4H-Silicon carbide is one of the enabling materials for modern high voltage and high temperature power electronic devices due to its attractive material properties. A significant drawback to SiC MOSFET performance is the low channel conductance due to trapping of carriers by the high-density of near-interface traps (NITs) at the SiO₂/4H-SiC interface. These states are spatially located within ~1 nm from the interface and energetically positioned near the conduction band edge of 4H-SiC. Constant capacitance deep level transient spectroscopy (CCDLTS) technique is appropriate for analysis of such defects as it can differentiate between trap types and measure trapped charge emission rates. In this study, we examined SiO₂-4HSiC interfaces formed on the polar (0001) Si- face (100% Si) and non-polar (11-20) a-face (50% Si, 50% C) oriented 4H-SiC wafers using CCDLTS. For the NO annealed Si-face interface, there are two main types of NITs detected by CCDLTS, labeled “O1” and “O2” traps by Basile et al. [1]. The physical identities of these defects have been suggested to be carbon dimers substituted for O dimers (C_O=C_O) and interstitial Silicon atoms in the near interfacial SiO₂[2]. In this work, we observed both the O1 and O2 traps in the Si-face with activation energies of about 0.15±0.01 eV and 0.35±0.01 eV respectively, which are consistent with previous results[3]. The original result obtained in this study was that for the a-face; two new NITs (labeled A1 & A2) positioned very close to the O1 peak were observed but the O2 peak was absent.

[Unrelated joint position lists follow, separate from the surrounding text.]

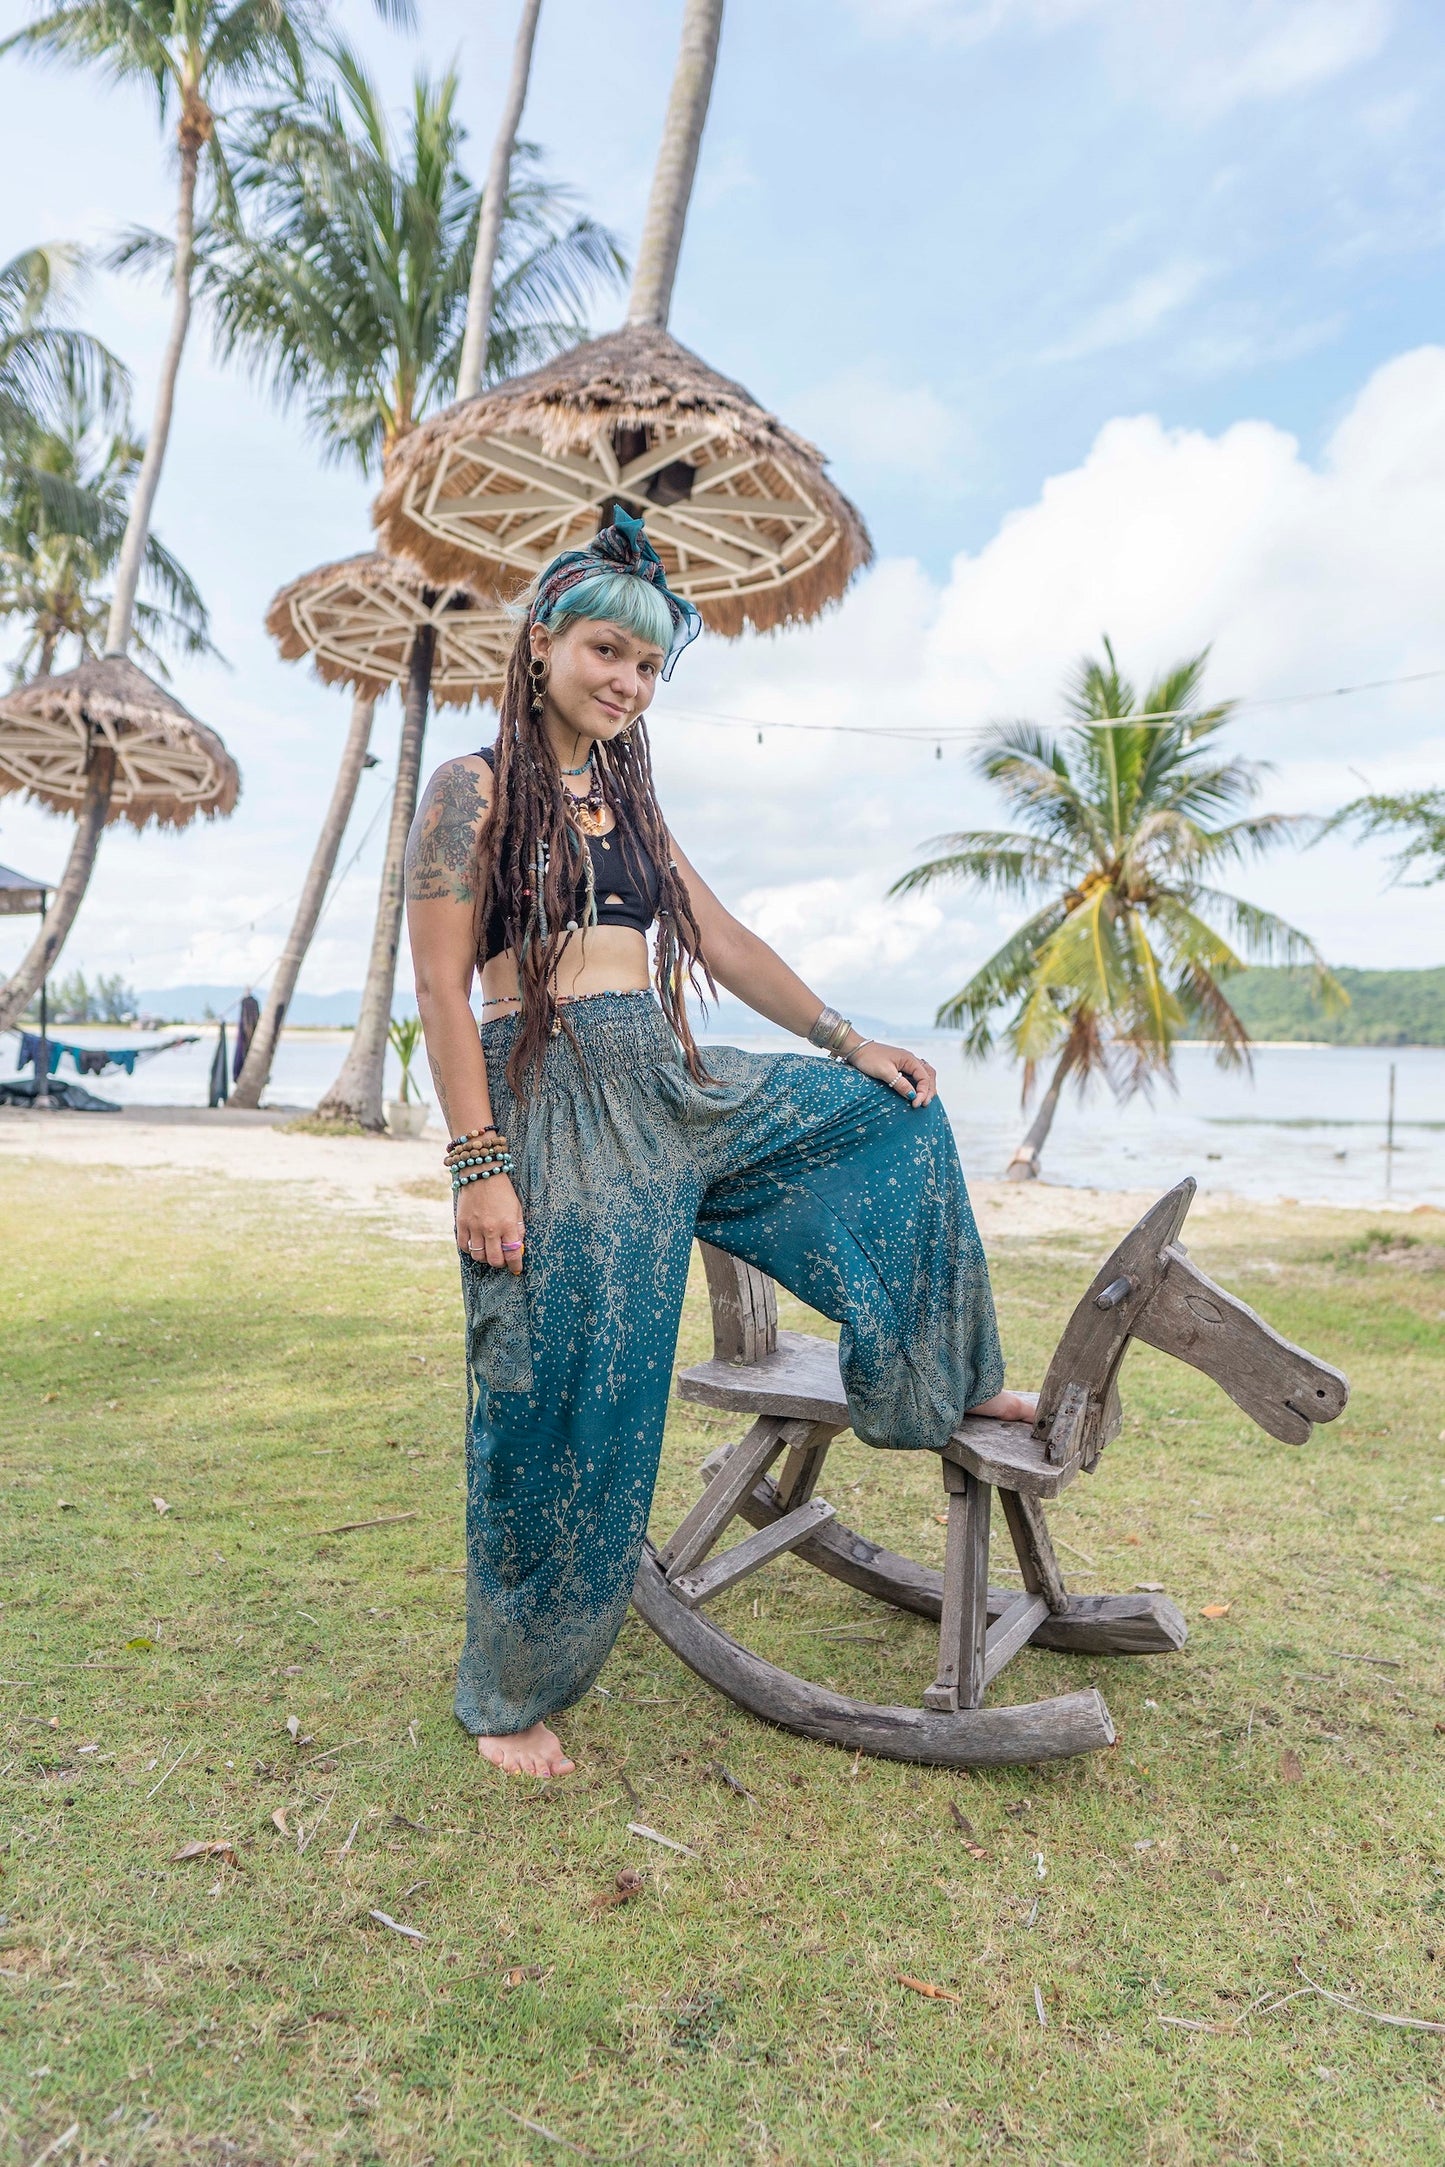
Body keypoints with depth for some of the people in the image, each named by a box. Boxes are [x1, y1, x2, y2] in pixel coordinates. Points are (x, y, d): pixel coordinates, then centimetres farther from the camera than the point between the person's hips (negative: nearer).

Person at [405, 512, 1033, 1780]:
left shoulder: (629, 801, 16)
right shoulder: (475, 789, -4)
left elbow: (724, 944, 18)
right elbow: (442, 988, -10)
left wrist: (846, 1041, 14)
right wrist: (480, 1166, -18)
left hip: (673, 1090, 7)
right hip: (549, 1101, -7)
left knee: (893, 1115, 10)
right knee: (561, 1403, -1)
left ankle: (938, 1383, 21)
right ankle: (512, 1692, 20)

For this study, 4H-SiC MOS capacitors were fabricated on Si-face and a-face oriented wafers. The samples underwent dry oxidation followed by nitridation with NO annealing at 1175°C. After that, circular Al gates were evaporated as gate contact. The oxide thickness was ~62 nm and ~54 nm for Si-face and a-face respectively. CCDLTS was measured on capacitors keeping a constant capacitance in deep depletion in a temperature range of 77 K to 298 K changing pulse voltages and emission rates. Using the analysis method detailed in [1], the activation energies of the A1 and A2 peaks were found to be 0.15±0.01 eV and 0.19±0.01 eV respectively, which is in the same range as the O1 trap in the Si-face. The capture cross-sections for all traps detected was in the 10^-16-10^-14 cm² range. Qualitatively, this result is similar to the results reported in [4], which shows that nitrided SiO₂ formed on the (000-1) C-face (100% C terminated) also shows only one peak very similar to the O1 trap observed on the Si-face. This result points to the importance of interface structural differences due to different wafer orientation with respect to near-interface oxide traps.

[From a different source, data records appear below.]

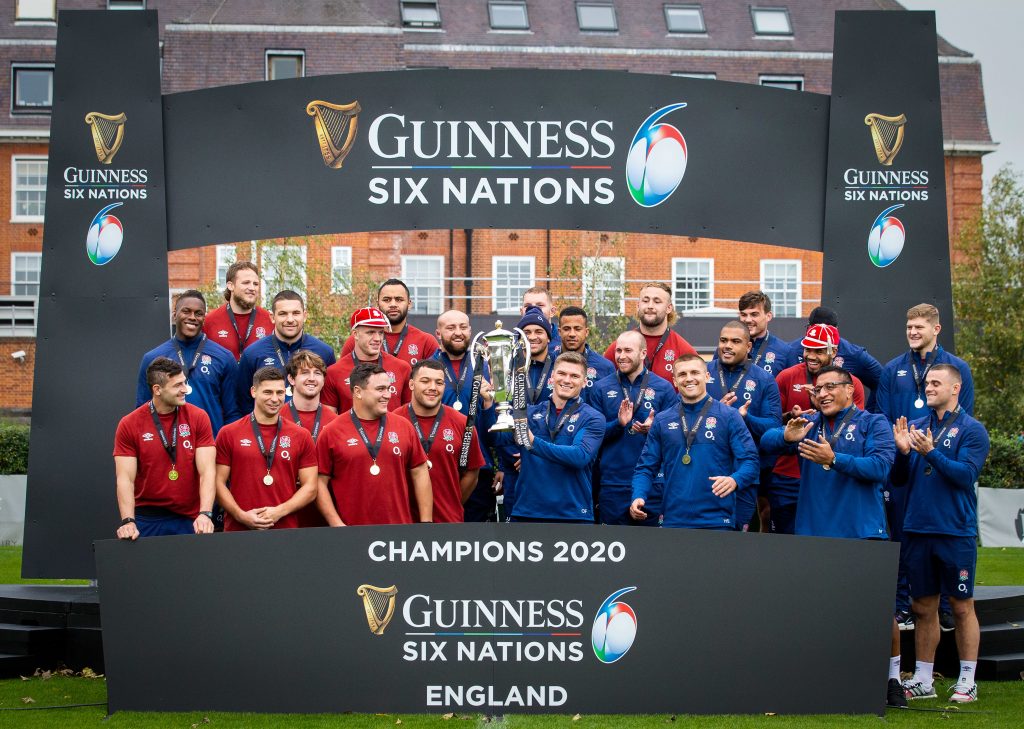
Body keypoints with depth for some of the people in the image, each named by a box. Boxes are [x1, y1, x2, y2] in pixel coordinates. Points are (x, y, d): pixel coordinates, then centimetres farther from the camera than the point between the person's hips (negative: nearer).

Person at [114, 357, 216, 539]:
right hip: (147, 519, 0)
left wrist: (205, 514, -22)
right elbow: (125, 479, -7)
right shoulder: (129, 425, -3)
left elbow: (206, 472, -8)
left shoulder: (198, 418, -2)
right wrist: (128, 522, -20)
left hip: (190, 519, 1)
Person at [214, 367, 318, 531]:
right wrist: (241, 515, -12)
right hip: (238, 531, -1)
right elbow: (219, 483, 1)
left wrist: (279, 511, -11)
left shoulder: (301, 436, 4)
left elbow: (310, 487, 3)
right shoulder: (228, 434, 2)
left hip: (286, 532, 1)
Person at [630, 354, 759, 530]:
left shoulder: (729, 416, 2)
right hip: (673, 520, 2)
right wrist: (638, 497, -8)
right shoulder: (662, 421, 11)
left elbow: (749, 460, -5)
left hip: (717, 521, -2)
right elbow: (646, 467, 10)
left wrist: (734, 480, -25)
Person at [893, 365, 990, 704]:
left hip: (956, 532, -5)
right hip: (918, 529, 5)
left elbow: (966, 474, -15)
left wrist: (931, 453, -23)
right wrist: (903, 451, -9)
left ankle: (967, 681, 11)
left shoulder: (971, 429, -3)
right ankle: (922, 680, 17)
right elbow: (899, 479, 9)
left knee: (962, 606, 3)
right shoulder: (917, 425, 11)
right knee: (924, 607, 10)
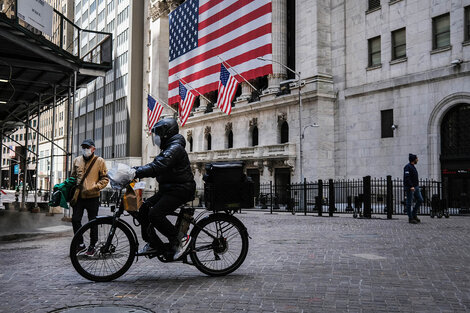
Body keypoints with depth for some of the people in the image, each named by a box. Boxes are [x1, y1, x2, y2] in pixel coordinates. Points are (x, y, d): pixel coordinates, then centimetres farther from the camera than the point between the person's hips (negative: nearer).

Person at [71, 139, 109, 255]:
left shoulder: (99, 161, -2)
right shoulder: (76, 160, 10)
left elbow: (105, 178, -2)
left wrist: (95, 187, -16)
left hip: (92, 197, -4)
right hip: (79, 196, 4)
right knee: (75, 220, 3)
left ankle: (92, 246, 18)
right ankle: (80, 244, 18)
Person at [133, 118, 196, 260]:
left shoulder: (175, 148, -16)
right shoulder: (168, 148, 19)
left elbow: (157, 167, -29)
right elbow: (154, 165, 17)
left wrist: (136, 173, -33)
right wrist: (135, 170, 3)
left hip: (180, 190, -10)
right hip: (168, 189, 10)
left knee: (155, 214, -22)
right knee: (144, 209, 2)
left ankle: (180, 239, -8)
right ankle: (154, 244, 10)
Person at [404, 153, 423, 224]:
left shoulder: (413, 167, 17)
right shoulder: (407, 167, -13)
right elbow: (406, 178, -22)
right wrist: (411, 186, -27)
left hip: (415, 187, 10)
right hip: (410, 188, -10)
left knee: (420, 200, 6)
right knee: (409, 203, -3)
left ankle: (414, 215, 16)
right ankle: (410, 218, 2)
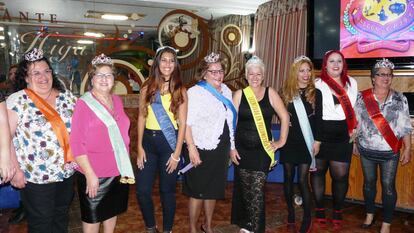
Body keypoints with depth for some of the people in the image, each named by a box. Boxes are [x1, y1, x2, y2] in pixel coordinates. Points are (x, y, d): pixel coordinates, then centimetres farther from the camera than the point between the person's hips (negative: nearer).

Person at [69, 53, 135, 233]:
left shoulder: (117, 100, 6)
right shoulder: (84, 103, -12)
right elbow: (76, 143, -15)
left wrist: (126, 165, 12)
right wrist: (90, 174, -19)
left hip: (119, 170, 6)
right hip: (94, 174, -5)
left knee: (112, 210, 20)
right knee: (93, 216, 10)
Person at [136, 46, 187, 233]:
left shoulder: (180, 90, -2)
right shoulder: (147, 88, 3)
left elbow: (182, 123, -5)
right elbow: (141, 118, 5)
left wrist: (177, 153, -9)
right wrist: (139, 147, -1)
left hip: (169, 142, -2)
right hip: (148, 141, 2)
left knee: (167, 190, 8)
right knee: (142, 190, 4)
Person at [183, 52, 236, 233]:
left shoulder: (226, 91, 9)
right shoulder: (195, 92, -13)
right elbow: (186, 123, -19)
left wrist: (231, 146, 15)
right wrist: (191, 148, -25)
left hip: (221, 149, 7)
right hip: (202, 150, -6)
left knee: (214, 189, 18)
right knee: (198, 191, 5)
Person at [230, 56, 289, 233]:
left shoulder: (270, 93, 1)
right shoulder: (239, 94, 3)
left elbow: (285, 117, 4)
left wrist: (281, 141, 1)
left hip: (263, 150, -1)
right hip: (242, 150, 1)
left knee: (257, 191, -5)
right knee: (244, 189, 11)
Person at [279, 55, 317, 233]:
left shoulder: (315, 92, -2)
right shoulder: (286, 92, 2)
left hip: (307, 141, -2)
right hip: (289, 141, 2)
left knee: (303, 179, -4)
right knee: (288, 177, 10)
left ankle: (307, 217, 10)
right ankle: (290, 212, 27)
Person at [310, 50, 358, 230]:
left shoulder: (352, 83, 8)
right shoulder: (319, 85, -6)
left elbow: (356, 107, 19)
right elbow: (316, 114, -10)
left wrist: (355, 129, 8)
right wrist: (316, 140, -13)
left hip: (343, 139, 3)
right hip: (322, 136, -3)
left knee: (340, 176, 3)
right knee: (318, 172, 8)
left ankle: (337, 212, 19)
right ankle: (319, 209, 22)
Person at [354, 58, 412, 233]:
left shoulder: (400, 99, -3)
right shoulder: (362, 97, -3)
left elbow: (405, 127, -1)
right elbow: (356, 122, 4)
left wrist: (408, 149, -3)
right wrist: (353, 142, 5)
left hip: (390, 152, -1)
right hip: (366, 150, 1)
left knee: (388, 186, 4)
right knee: (369, 183, 14)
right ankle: (369, 214, 33)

Acknowledgement: This work was supported by the II-VI foundation

References:

[1] A. F. Basile, J. Rozen, J. R. Williams, L. C. Feldman, and P. M. Mooney, J. Appl. Phys., 109, 064514, 2011.

[2] P. Deák, J. M. Knaup, T. Hornos, C. Thill, A. Gali, and T. Frauenheim,” J. Phys. Appl. Phys., 40, 6242, 2007.

[3] P. M. Mooney, Z. Jiang, A. F. Basile, Y. Zheng, and S. Dhar, J. Appl. Phys., 120, 034503, 2016.

[4] T. Hatakeyama, M. Sometani, Y. Yonezawa, K. Fukuda, H. Okumura, and T. Kimoto, Jpn. J. Appl. Phys., 54, 111301, 2015.